Sampai sebuah tangan menggenggam tangan kanan Gina yang sedang mengepal. Hal itu berhasil membuat Gina tertarik lagi ke dunia nyata. Matanya mengerjap beberapa kali untuk mengingatkan dirinya sendiri agar tidak terhanyut ke dalam pemikiran negatif.

"Semua bakal baik-baik aja, Gina. Tarik nafas, hembuskan. Kendaliin diri kamu. Nggak ada yang perlu di fikirkan lebih lagi untuk saat ini." Kata-kata Dokter Hani langsung masuk ke dalam telinga Gina, menghantarkan ke hati dan mencoba membuatnya tenang.

Gina terdiam, memandang wajah meneduhkan milik Dokter Hani. Ia mengangguk, kepalan tangannya melonggar. Nafasnya yang tadi sesak, kembali normal dibantu oleh selang oksigen. Gina menelan ludah susah payah, sadar bahwa tadi bisa saja serangan paniknya menyerang kembali.

"Nangis aja, Cantik. Saya bakal selalu berusaha ngedengerin kamu. Jangan takut, nggak bakal ada yang nyakitin kamu lagi." 

Dokter Hani yang merasa harus melaksanakan tugasnya saat itu juga, langsung mendekat ke arah Gina.Memberikan usapan lembut serta kata-kata penenang ke arah gadis malang di depannya.

Gina menatap hampa ke arah psikiater itu, pupil matanya bergetar dengan air mata berlinang. Siap menumpahkan semuanya hanya dengan sekali kedipan. Dan pada saat seperti inilah, Gina menunjukan sisi dirinya yang sebenarnya.

Rapuh. 

Seperti daun kering yang mudah sekali hancur hanya dengan sentuhan pelan. Seperti kaca tipis, hanya dengan goncangan yang tidak seberapa, kaca itu akan pecah hingga berkeping-keping.

"G-gina takut ... " Air mata Gina keluar, bibirnya bergetar hebat ketika akan mengucapkan apa yang dirasakannya saat ini.

"Takut kenapa?" tanya Dokter Hani sabar. Ia berusaha menampilkan ekspresi menenangkan agar Gina bisa mengeluarkan seluruh perasaanya. Walau sebenarnya, ingin sekali psikiater tersebut menangis melihat pasien pribadinya seperti ini.

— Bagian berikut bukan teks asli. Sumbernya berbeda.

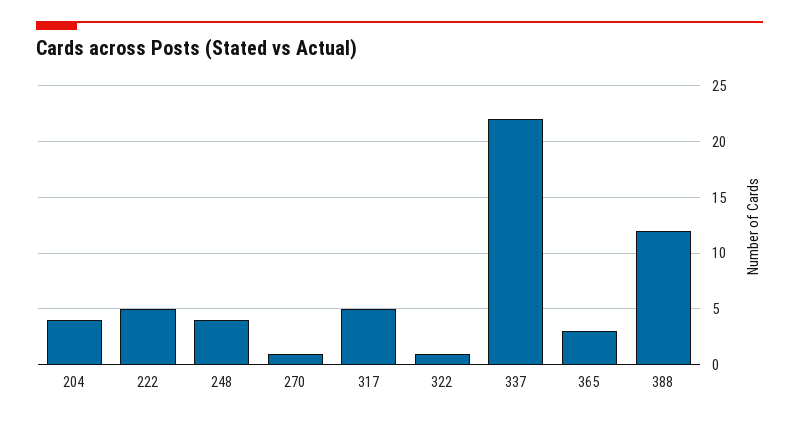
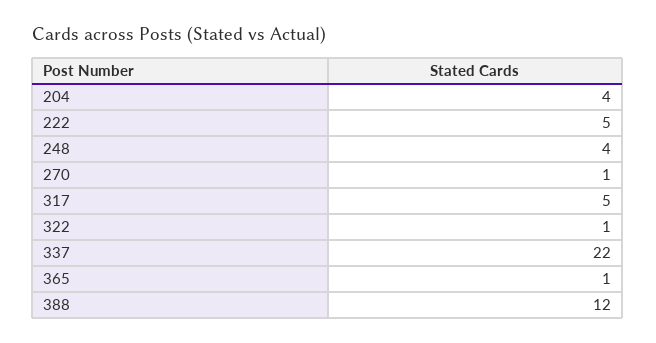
365: 3 -> 1

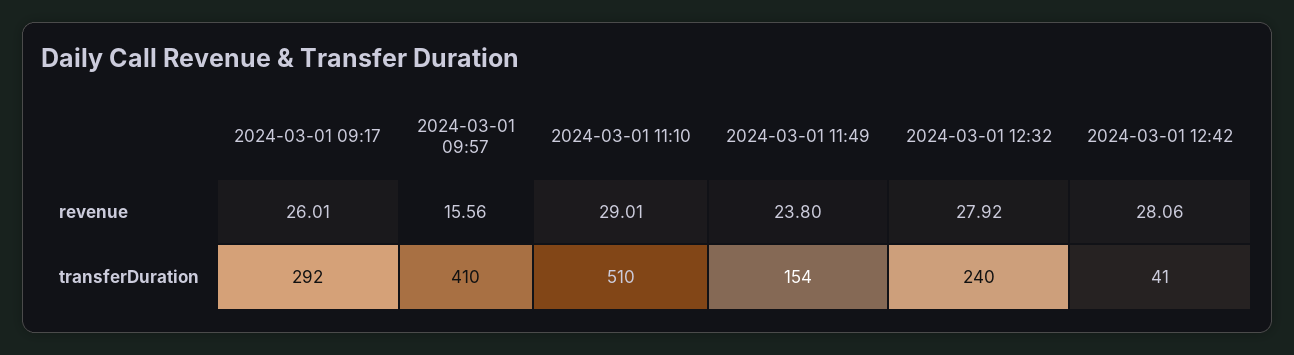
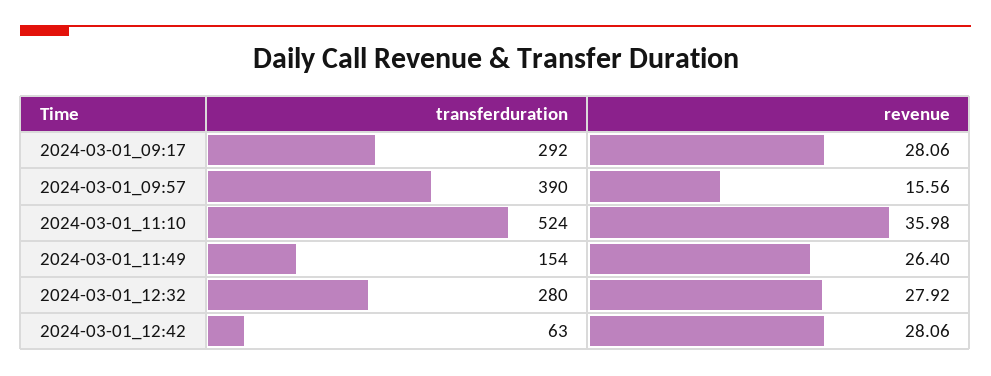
2024-03-01 09:17, revenue: 26.01 -> 28.06
2024-03-01 11:10, revenue: 29.01 -> 35.98
2024-03-01 11:49, revenue: 23.8 -> 26.4
2024-03-01 09:57, transferDuration: 410 -> 390
2024-03-01 11:10, transferDuration: 510 -> 524
2024-03-01 12:32, transferDuration: 240 -> 280
2024-03-01 12:42, transferDuration: 41 -> 63

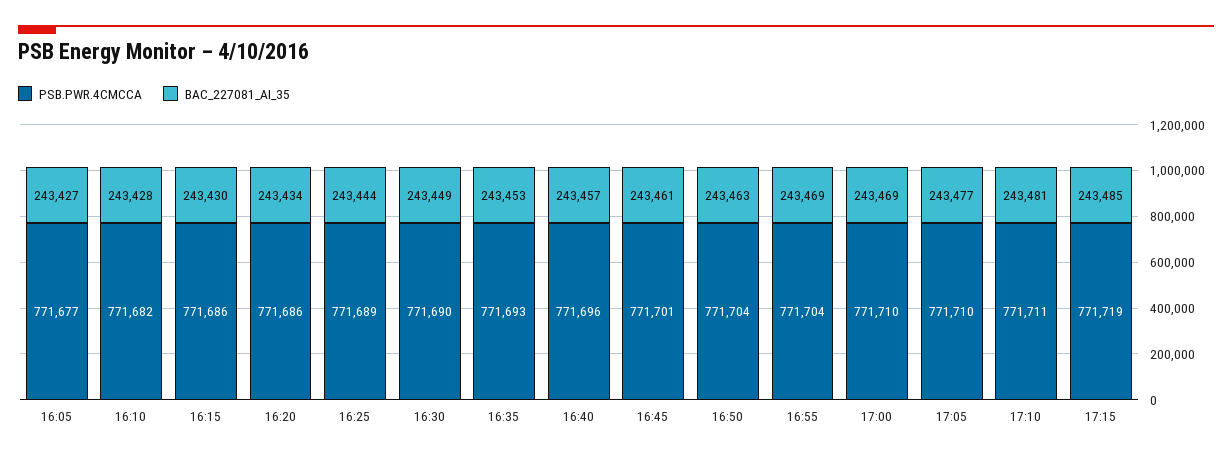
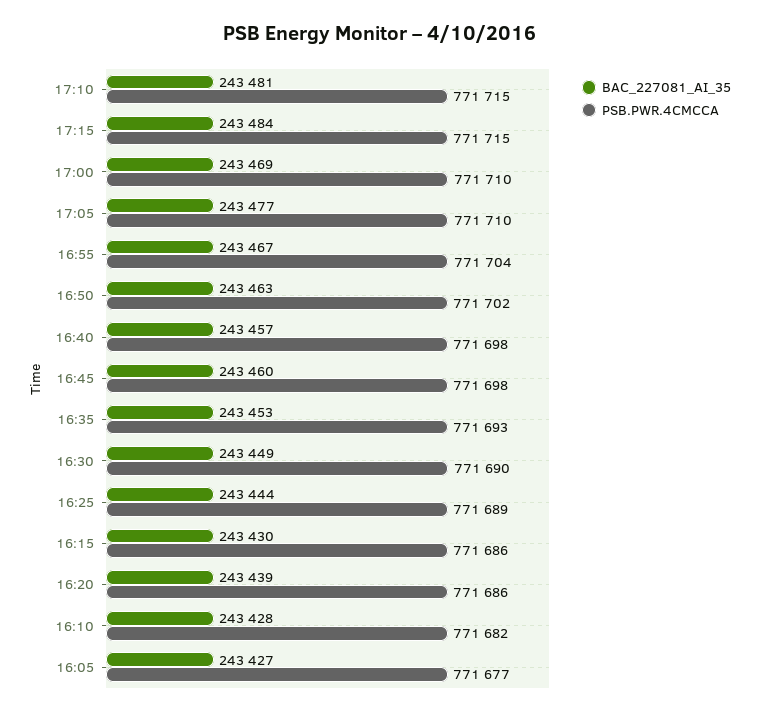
BAC_227081_AI_35, 16:20: 243434 -> 243439
PSB.PWR.4CMCCA, 16:40: 771696 -> 771698
PSB.PWR.4CMCCA, 16:45: 771701 -> 771698
BAC_227081_AI_35, 16:45: 243461 -> 243460
PSB.PWR.4CMCCA, 16:50: 771704 -> 771702
BAC_227081_AI_35, 16:55: 243469 -> 243467
PSB.PWR.4CMCCA, 17:10: 771711 -> 771715
PSB.PWR.4CMCCA, 17:15: 771719 -> 771715
BAC_227081_AI_35, 17:15: 243485 -> 243484

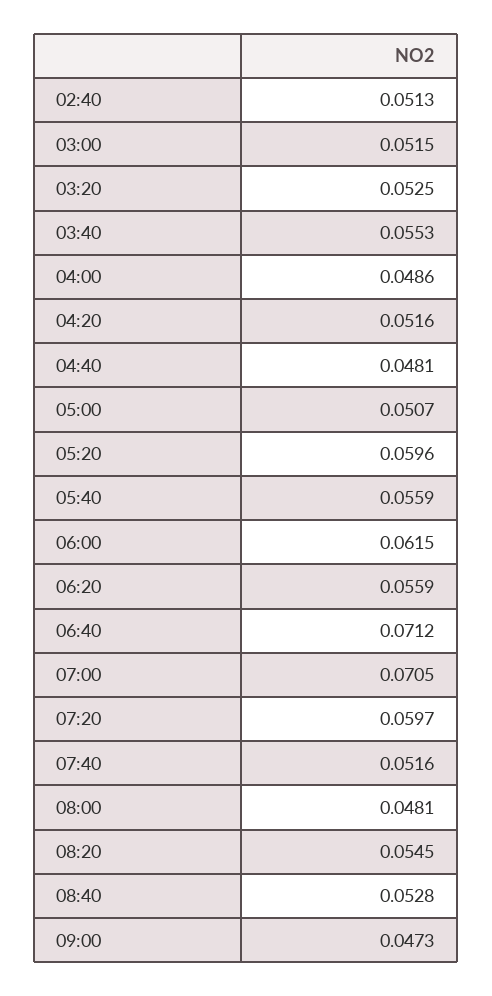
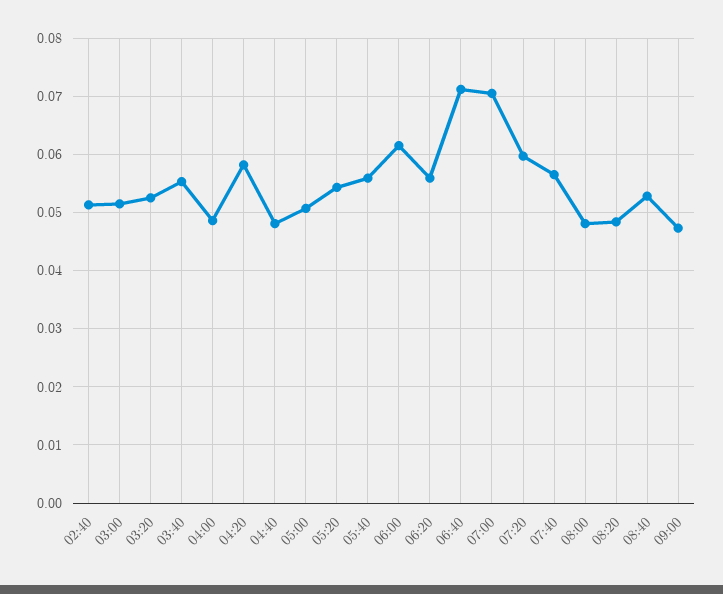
04:20: 0.0516 -> 0.058
05:20: 0.0596 -> 0.054
07:40: 0.0516 -> 0.056
08:20: 0.0545 -> 0.048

Gina sudah ia anggap seperti adiknya sendiri. Seseorang dari sekian banyak manusia yang disayanginya. Gadis baik yang seharusnya mempunyai kehidupan bahagia seperti remaja pada umumnya.

"Kalau Kak Gino sakit, Gina pasti bakal lebih sakit," cicit Gina. seluruh tubuhnya bergetar, ekspresi wajahnya sudah tidak bisa dikendalikan lagi, ketakutan yang amat besar mendominasi seluruh perasaannya kali ini.

"Kak Gino?" Dokter Hani sukses dilanda oleh kebingungan. 

Dirinya tidak menyangka atas apa yang telah Gina beritahu kepada dirinya. Awalnya, ia maupun seluruh keluarga Gina mengira bahwa serangan panik yang diterima oleh Gina adalah reaksi penolakan dari orang baru yang masuk ke dalam kehidupannya.

Jantung Dokter perempuan itu mulai berdebar kencang, perkiraannya salah. Ada sesuatu yang tidak ia ketahui dari kasus mental Gina kali ini.

"G-gina nggak mau ... Dokter Hani, tolongin Kak Gino, Gina t-takut,"  rancau Gina. Intonasi suaranya semakin pelan dan tidak terkontrol. 

Yang ada di fikiran gadis itu hanyalah ketakutan. Bahkan walaupun yang ada di hadapannya saat ini adalah Dokter Hani, yang ia lihat hanyalah bayang-bayang wajah Gino yang terlihat dirundung oleh kesedihan yang menyakitkan.

"Gina nggak papa, t-tapi Kak Gino ... " Sesaat setelah Gina mengucapkan hal tersebut, tubuh gadis cantik itu jatuh begitu saja di pelukan Dokter Hani yang perlahan meluncurkan air matanya.